By Laura Randall, ASU News
May 7, 2026

Editor’s note: This story is part of a series of profiles of notable spring 2026 graduates.
 

When you zoom out, the United States health care system can be an overwhelmingly complex web of intricate connections, dependencies and interactions.

As a critical care nurse and mother, Tiffany Kashima has firsthand experience navigating the challenges of the health care system. This has driven her to pursue new ways to understand this system and improve it for all people.

Now, Kashima is graduating with a Master of Science in complex systems science. She has been named the spring 2026 Outstanding Graduate for the School of Complex Adaptive Systems, an academic unit with the Rob Walton College of Global Futures.

With a passion for science communication, Kashima believes there needs to be a stronger connection between academia and industry to create meaningful impact in communities. During her time at the School of Complex Adaptive Systems, she sought to build partnerships between the school and the medical field and created two research positions for herself doing exactly that.

“Rather than guard my ideas closely, I've learned to passionately share them both in and outside of academia,” said Kashima. “In the process, I have made vital connections to disciplines outside my specialty that have significance and influence in the problems I’m pursuing.”

With Centauri Health Solutions, she worked on a project to democratize access to patient medical records. Additionally, Kashima helped create new conceptual frameworks and models for medical education at the Knowledge Donor Program at St. Joseph’s Medical Center.

“The challenge of explaining complex adaptive systems science to a broad, general audience is not trivial; it can be technically dense and abstract,” Kashima shared. “However, persistently improving this skill and finding relatable examples has led to the positions I am excited to hold right now. I have unique opportunities to apply (complex adaptive systems) to medical education in one domain and address gaps in health care in another.”

During her time at ASU, Kashima founded the SCAS Student Collective to unite students from diverse disciplines and explore how their research interests can converge.

“In this growing academic program, I saw an opportunity to create a collaborative space for students to share research, learn from each other and find opportunities to apply our work,” Kashima said.

With the goal of improving health care through medical education and care delivery, Kashima will begin pursuing a PhD in complex adaptive systems science in fall 2026.

ASU News spoke with Kashima to learn more about her time as an ASU student.

Question: Why did you decide to go back to school to pursue a degree in complex adaptive systems?

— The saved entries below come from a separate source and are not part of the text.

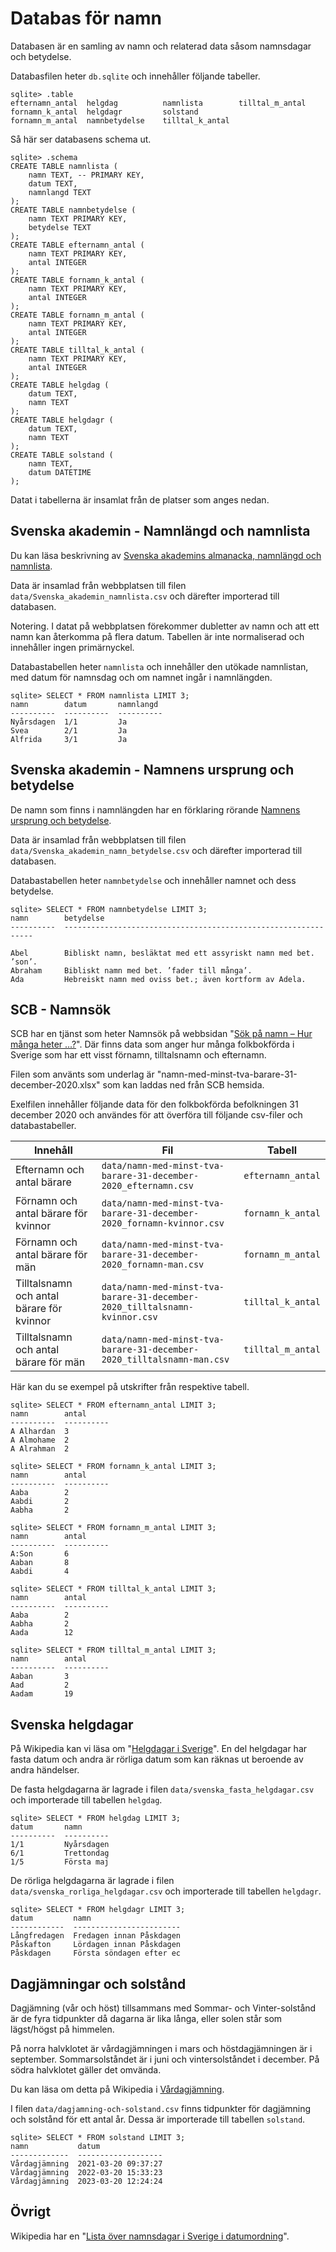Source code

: Databas för namn
==========================

Databasen är en samling av namn och relaterad data såsom namnsdagar och betydelse.

Databasfilen heter `db.sqlite` och innehåller följande tabeller.

```
sqlite> .table
efternamn_antal  helgdag          namnlista        tilltal_m_antal
fornamn_k_antal  helgdagr         solstand
fornamn_m_antal  namnbetydelse    tilltal_k_antal
```

Så här ser databasens schema ut.

```
sqlite> .schema
CREATE TABLE namnlista (
    namn TEXT, -- PRIMARY KEY,
    datum TEXT,
    namnlangd TEXT
);
CREATE TABLE namnbetydelse (
    namn TEXT PRIMARY KEY,
    betydelse TEXT
);
CREATE TABLE efternamn_antal (
    namn TEXT PRIMARY KEY,
    antal INTEGER
);
CREATE TABLE fornamn_k_antal (
    namn TEXT PRIMARY KEY,
    antal INTEGER
);
CREATE TABLE fornamn_m_antal (
    namn TEXT PRIMARY KEY,
    antal INTEGER
);
CREATE TABLE tilltal_k_antal (
    namn TEXT PRIMARY KEY,
    antal INTEGER
);
CREATE TABLE helgdag (
    datum TEXT,
    namn TEXT
);
CREATE TABLE helgdagr (
    datum TEXT,
    namn TEXT
);
CREATE TABLE solstand (
    namn TEXT,
    datum DATETIME
);
```

Datat i tabellerna är insamlat från de platser som anges nedan.



Svenska akademin - Namnlängd och namnlista
--------------------------

Du kan läsa beskrivning av [Svenska akademins almanacka, namnlängd och namnlista](https://www.svenskaakademien.se/svenska-akademien/almanackan).

Data är insamlad från webbplatsen till filen `data/Svenska_akademin_namnlista.csv` och därefter importerad till databasen.

Notering. I datat på webbplatsen förekommer dubletter av namn och att ett namn kan återkomma på flera datum. Tabellen är inte normaliserad och innehåller ingen primärnyckel.

Databastabellen heter `namnlista` och innehåller den utökade namnlistan, med datum för namnsdag och om namnet ingår i namnlängden.

```
sqlite> SELECT * FROM namnlista LIMIT 3;
namn        datum       namnlangd
----------  ----------  ----------
Nyårsdagen  1/1         Ja
Svea        2/1         Ja
Alfrida     3/1         Ja
```



Svenska akademin - Namnens ursprung och betydelse
--------------------------

De namn som finns i namnlängden har en förklaring rörande [Namnens ursprung och betydelse](https://www.svenskaakademien.se/svenska-akademien/almanackan/namnens-ursprung-och-betydelse).

Data är insamlad från webbplatsen till filen `data/Svenska_akademin_namn_betydelse.csv` och därefter importerad till databasen.

Databastabellen heter `namnbetydelse` och innehåller namnet och dess betydelse.

```
sqlite> SELECT * FROM namnbetydelse LIMIT 3;
namn        betydelse
----------  ---------------------------------------------------------------

Abel        Bibliskt namn, besläktat med ett assyriskt namn med bet. ’son’.
Abraham     Bibliskt namn med bet. ’fader till många’.
Ada         Hebreiskt namn med oviss bet.; även kortform av Adela.
```



SCB - Namnsök
--------------------------

SCB har en tjänst som heter Namnsök på webbsidan "[Sök på namn – Hur många heter ...?](https://www.scb.se/hitta-statistik/sverige-i-siffror/namnsok/)". Där finns data som anger hur många folkbokförda i Sverige som har ett visst förnamn, tilltalsnamn och efternamn.

Filen som använts som underlag är "namn-med-minst-tva-barare-31-december-2020.xlsx" som kan laddas ned från SCB hemsida.

Exelfilen innehåller följande data för den folkbokförda befolkningen 31 december 2020 och användes för att överföra till följande csv-filer och databastabeller.

| Innehåll | Fil | Tabell |
|----------|-----|--------|
| Efternamn och antal bärare | `data/namn-med-minst-tva-barare-31-december-2020_efternamn.csv` | `efternamn_antal` |
| Förnamn och antal bärare för kvinnor | `data/namn-med-minst-tva-barare-31-december-2020_fornamn-kvinnor.csv` | `fornamn_k_antal` |
| Förnamn och antal bärare för män | `data/namn-med-minst-tva-barare-31-december-2020_fornamn-man.csv` | `fornamn_m_antal` |
| Tilltalsnamn och antal bärare för kvinnor | `data/namn-med-minst-tva-barare-31-december-2020_tilltalsnamn-kvinnor.csv` | `tilltal_k_antal` |
| Tilltalsnamn och antal bärare för män | `data/namn-med-minst-tva-barare-31-december-2020_tilltalsnamn-man.csv` | `tilltal_m_antal` |

Här kan du se exempel på utskrifter från respektive tabell.

```
sqlite> SELECT * FROM efternamn_antal LIMIT 3;
namn        antal
----------  ----------
A Alhardan  3
A Almohame  2
A Alrahman  2

sqlite> SELECT * FROM fornamn_k_antal LIMIT 3;
namn        antal
----------  ----------
Aaba        2
Aabdi       2
Aabha       2

sqlite> SELECT * FROM fornamn_m_antal LIMIT 3;
namn        antal
----------  ----------
A:Son       6
Aaban       8
Aabdi       4

sqlite> SELECT * FROM tilltal_k_antal LIMIT 3;
namn        antal
----------  ----------
Aaba        2
Aabha       2
Aada        12

sqlite> SELECT * FROM tilltal_m_antal LIMIT 3;
namn        antal
----------  ----------
Aaban       3
Aad         2
Aadam       19
```



Svenska helgdagar
--------------------------

På Wikipedia kan vi läsa om "[Helgdagar i Sverige](https://sv.wikipedia.org/wiki/Helgdagar_i_Sverige)". En del helgdagar har fasta datum och andra är rörliga datum som kan räknas ut beroende av andra händelser.

De fasta helgdagarna är lagrade i filen `data/svenska_fasta_helgdagar.csv` och importerade till tabellen `helgdag`.

```
sqlite> SELECT * FROM helgdag LIMIT 3;
datum       namn
----------  ----------
1/1         Nyårsdagen
6/1         Trettondag
1/5         Första maj
```

De rörliga helgdagarna är lagrade i filen `data/svenska_rorliga_helgdagar.csv` och importerade till tabellen `helgdagr`.

```
sqlite> SELECT * FROM helgdagr LIMIT 3;
datum         namn
------------  ------------------------
Långfredagen  Fredagen innan Påskdagen
Påskafton     Lördagen innan Påskdagen
Påskdagen     Första söndagen efter ec
```



Dagjämningar och solstånd
--------------------------

Dagjämning (vår och höst) tillsammans med Sommar- och Vinter-solstånd är de fyra tidpunkter då dagarna är lika långa, eller solen står som lägst/högst på himmelen.

På norra halvklotet är vårdagjämningen i mars och höstdagjämningen är i september. Sommarsolståndet är i juni och vintersolståndet i december. På södra halvklotet gäller det omvända.

Du kan läsa om detta på Wikipedia i [Vårdagjämning](https://sv.wikipedia.org/wiki/V%C3%A5rdagj%C3%A4mningen).

I filen `data/dagjamning-och-solstand.csv` finns tidpunkter för dagjämning och solstånd för ett antal år. Dessa är importerade till tabellen `solstand`.

```
sqlite> SELECT * FROM solstand LIMIT 3;
namn           datum
-------------  -------------------
Vårdagjämning  2021-03-20 09:37:27
Vårdagjämning  2022-03-20 15:33:23
Vårdagjämning  2023-03-20 12:24:24
```



Övrigt
--------------------------

Wikipedia har en "[Lista över namnsdagar i Sverige i datumordning](https://sv.wikipedia.org/wiki/Lista_%C3%B6ver_namnsdagar_i_Sverige_i_datumordning)".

Answer: During the COVID-19 pandemic, I was a critical care nurse in the pediatric extracorporeal membrane oxygenation (ECMO) program. A significant challenge was efficiently sharing and evaluating patient data and circuit availability across hospital systems to make informed decisions about resource allocation. Health care systems are data-rich, and modeling this data requires a framework that captures the true signal of the clinical status of a patient or patient flow within the hospital. I desired to challenge the reductionist strategies that lead to surface-level interventions that can’t penetrate to bedside care as intended.

During this time, while studying data science and applied math at ASU, I attended a lecture hosted by the Unit for Data Science and Analytics, demonstrating the power of agent-based modeling for COVID-19 insights. As someone working bedside in critical care, I appreciated how this model intuitively captures a highly dynamic system with many interacting elements from both acute care and public health. This lecture was the definitive moment that led me toward complex adaptive systems.

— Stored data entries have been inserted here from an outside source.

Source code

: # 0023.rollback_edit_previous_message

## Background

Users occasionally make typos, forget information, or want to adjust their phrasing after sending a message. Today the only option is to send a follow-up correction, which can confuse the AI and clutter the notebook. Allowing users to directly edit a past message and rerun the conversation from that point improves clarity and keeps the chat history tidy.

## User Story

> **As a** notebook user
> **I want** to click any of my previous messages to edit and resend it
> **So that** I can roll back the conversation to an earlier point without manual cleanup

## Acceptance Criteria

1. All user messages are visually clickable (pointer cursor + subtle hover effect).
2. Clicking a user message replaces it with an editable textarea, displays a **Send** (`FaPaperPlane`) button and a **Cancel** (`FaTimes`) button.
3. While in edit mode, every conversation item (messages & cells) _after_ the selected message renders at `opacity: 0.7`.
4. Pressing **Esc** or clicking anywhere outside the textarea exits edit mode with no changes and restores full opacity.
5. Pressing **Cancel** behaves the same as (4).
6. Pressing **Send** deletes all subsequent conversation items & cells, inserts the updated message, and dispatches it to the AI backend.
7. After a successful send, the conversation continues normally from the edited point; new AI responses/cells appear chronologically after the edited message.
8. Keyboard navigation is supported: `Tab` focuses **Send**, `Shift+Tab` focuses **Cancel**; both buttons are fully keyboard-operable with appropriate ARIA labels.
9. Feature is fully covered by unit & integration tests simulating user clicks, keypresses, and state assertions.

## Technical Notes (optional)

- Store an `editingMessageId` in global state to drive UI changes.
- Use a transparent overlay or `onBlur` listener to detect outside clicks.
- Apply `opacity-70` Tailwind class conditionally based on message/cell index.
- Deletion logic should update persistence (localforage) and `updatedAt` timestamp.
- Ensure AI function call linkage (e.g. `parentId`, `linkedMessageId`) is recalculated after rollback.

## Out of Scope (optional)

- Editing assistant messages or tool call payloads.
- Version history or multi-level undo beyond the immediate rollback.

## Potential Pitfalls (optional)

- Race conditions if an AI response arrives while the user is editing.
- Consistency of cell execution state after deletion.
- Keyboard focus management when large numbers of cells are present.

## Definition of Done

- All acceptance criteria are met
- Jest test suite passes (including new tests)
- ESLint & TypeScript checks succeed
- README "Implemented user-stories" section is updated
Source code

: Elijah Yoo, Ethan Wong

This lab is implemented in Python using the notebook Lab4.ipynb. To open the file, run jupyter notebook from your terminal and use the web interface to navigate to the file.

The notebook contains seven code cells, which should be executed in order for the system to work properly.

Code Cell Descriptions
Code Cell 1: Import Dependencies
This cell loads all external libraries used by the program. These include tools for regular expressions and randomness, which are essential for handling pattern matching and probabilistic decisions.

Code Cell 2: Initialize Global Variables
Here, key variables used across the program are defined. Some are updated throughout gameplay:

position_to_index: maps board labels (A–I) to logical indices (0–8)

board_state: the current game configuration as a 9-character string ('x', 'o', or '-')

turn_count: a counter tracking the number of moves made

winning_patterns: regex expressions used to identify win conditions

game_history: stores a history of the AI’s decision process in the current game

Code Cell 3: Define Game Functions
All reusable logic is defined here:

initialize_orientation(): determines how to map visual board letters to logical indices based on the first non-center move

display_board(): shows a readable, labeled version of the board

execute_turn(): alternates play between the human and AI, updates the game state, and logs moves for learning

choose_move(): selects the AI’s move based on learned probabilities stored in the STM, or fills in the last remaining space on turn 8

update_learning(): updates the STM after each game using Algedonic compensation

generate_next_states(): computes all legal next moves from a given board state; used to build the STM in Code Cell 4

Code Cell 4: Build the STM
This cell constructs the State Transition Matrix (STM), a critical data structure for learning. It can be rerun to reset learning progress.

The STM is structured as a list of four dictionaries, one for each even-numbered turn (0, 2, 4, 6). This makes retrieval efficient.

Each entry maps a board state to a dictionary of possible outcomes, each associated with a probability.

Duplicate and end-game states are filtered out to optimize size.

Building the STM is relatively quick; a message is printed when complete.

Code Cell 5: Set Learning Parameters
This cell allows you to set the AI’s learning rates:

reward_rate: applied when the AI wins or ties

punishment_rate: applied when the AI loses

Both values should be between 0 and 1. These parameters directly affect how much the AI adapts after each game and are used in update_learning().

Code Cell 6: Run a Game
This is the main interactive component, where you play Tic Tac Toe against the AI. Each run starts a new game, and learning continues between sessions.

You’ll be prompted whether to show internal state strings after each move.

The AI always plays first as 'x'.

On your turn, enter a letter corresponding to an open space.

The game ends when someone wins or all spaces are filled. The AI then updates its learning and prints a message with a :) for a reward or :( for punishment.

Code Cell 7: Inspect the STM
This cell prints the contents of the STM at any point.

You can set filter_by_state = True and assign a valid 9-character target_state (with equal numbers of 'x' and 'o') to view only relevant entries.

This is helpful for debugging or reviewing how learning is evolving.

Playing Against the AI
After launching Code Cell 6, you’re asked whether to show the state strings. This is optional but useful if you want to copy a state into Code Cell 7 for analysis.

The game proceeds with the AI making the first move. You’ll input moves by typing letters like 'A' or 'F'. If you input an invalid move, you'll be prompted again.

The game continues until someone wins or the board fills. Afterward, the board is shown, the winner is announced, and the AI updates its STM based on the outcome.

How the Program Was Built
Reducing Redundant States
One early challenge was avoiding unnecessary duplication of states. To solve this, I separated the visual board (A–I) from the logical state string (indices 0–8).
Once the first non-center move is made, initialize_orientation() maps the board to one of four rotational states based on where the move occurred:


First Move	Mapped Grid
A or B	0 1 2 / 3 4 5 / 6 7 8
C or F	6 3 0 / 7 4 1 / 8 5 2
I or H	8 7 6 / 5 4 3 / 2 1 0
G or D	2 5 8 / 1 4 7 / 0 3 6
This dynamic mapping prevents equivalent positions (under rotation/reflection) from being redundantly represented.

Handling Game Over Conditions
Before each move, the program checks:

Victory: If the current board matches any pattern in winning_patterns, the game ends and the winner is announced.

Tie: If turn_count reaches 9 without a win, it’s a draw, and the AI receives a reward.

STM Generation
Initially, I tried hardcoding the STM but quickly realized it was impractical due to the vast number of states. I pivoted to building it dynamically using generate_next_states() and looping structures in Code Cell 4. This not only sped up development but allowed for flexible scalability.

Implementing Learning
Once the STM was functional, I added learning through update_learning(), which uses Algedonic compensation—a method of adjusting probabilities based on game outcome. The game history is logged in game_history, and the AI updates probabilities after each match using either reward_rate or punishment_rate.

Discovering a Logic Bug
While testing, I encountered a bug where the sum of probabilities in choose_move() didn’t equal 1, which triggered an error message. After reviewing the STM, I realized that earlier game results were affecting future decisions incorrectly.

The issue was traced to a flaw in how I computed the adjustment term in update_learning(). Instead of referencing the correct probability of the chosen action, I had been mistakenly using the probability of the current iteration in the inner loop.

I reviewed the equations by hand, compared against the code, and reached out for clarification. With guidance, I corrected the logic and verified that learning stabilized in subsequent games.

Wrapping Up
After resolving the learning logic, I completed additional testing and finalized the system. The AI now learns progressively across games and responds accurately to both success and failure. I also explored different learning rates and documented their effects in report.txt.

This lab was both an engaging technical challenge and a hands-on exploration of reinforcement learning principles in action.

Q: What are you most looking forward to while continuing your education in the PhD program?

A: I'm looking forward to using my clinical skills to guide and deepen my research questions. I've always held a passionate stance toward interventions that durably impact bedside care that cannot simply percolate from a top-down approach. I believe we must include context and learned wisdom from those at the level of the intervention itself. We must understand how the relationships of clinician, patient and health care system interact like the nuanced musicality of a symphony, not the brute-force beat of an administrative hammer. In the School of Complex Adaptive Systems, I will explore and demonstrate this rigorously.

Q: How did you balance working as a critical care nurse and pursuing a master’s degree?

A: Being a nurse, a mom and a full-time student has not been easy. It's important to be transparent about both the struggle and the success. The systems I had to balance this evolved with each iterative step I've made academically. I've had to extend classes and work out flexibility many times as I've responded to the life challenges that come up naturally in any family. Rather than look back with shame, with the rigid thinking that successful students never falter, I've learned to reframe this as positive.

Each struggle is an experiment where we fail, learn and improve. To avoid stagnation, I am always searching for ways to improve time management, opportunity management and research planning. Now, I have a resilient workflow that’s robust to my constantly pivoting attention. I've learned to protect my time outside of ASU. I’m dedicated to physical activity, family, friendships and the things that bring me joy. Having a strong identity outside of academics protects my capacity for academic work rather than reducing it.